Incompas and the Cloud Communications Alliance met with aides to all five commissioners to urge them to reclassify part of the draft, on real-time call detection, call alerting and call blocking technologies as an NOI rather than an NPRM. New technologies “would require significant, costly upgrades to network infrastructure to accomplish the agency’s goal of processing voice communications through AI technologies in real time,” the groups said.
The Incompas-led filing also warned of the potential costs. Enabling the real-time monitoring of voice traffic using AI “would require investments in licensing, bandwidth (up to ten times the current budgeted amounts), data center rental space, and network infrastructure (up to three times the current budgeted amounts),” they said. The FCC should seek more information on potential costs before proceeding to rules, they added.
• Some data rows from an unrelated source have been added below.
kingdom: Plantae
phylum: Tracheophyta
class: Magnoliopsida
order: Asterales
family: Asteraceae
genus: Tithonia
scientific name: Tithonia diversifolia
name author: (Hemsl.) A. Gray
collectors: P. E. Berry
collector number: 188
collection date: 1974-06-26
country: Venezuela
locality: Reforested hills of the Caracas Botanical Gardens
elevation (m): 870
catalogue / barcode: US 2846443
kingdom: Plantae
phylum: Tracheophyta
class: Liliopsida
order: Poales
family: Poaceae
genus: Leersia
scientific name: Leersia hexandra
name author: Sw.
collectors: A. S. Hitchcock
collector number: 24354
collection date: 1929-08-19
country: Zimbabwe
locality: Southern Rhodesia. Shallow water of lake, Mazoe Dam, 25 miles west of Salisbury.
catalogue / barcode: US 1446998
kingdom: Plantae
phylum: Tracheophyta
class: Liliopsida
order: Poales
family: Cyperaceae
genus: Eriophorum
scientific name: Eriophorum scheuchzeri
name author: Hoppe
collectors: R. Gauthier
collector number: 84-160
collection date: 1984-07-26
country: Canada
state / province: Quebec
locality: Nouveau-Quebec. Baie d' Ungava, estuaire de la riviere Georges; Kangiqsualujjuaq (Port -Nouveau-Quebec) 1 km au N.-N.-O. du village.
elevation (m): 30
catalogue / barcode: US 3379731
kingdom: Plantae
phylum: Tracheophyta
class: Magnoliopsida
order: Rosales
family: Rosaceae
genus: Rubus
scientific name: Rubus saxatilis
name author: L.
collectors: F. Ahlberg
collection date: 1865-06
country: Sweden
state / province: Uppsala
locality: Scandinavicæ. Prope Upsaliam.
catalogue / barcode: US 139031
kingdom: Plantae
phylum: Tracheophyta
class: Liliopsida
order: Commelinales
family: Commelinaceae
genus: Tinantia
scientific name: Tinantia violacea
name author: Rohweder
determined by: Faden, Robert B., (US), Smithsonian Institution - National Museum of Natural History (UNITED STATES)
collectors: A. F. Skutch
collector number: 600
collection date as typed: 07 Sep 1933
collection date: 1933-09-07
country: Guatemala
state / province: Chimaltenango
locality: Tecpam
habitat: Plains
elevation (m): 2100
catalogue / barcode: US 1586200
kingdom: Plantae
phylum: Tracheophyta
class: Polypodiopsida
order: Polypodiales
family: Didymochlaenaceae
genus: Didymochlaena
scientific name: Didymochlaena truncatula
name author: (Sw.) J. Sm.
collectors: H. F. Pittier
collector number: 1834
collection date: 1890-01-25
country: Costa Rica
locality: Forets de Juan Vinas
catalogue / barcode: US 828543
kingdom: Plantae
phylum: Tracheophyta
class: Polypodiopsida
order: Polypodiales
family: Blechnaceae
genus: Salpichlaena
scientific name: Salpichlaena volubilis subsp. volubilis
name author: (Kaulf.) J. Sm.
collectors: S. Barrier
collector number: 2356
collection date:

The cloud alliance is “hopeful” the commission will add the questions the groups proposed in their filing, emailed Brownstein Hyatt’s Michael Pryor, who represents the group. “We are particularly focused on questions around IP interconnection and the impact that the continuing presence of [time division multiplexing] networks may have on the efficacy of any technological solutions the FCC might propose,” he said: The continued presence of TDM equipment “has impaired the effectiveness” of the secure telephone identity revisited (Stir) and signature-based handling of asserted information using tokens (Shaken) protocol, Pryor said. It also “undermined the substantial investment providers made to implement that solution and we would hope to avoid a similar situation with any AI-related measures.”
“AI holds great promise in many aspects of daily life,” the draft argues: “But it also poses considerable potential harms, including facilitating fraud and other deceptions.” The NPRM proposes a definition of an AI-generated call and would require that callers using AI-generated artificial or prerecorded voice messages “include clear and conspicuous disclosure that the consumer’s consent to receive artificial and prerecorded calls may include consent to receive AI-generated calls.”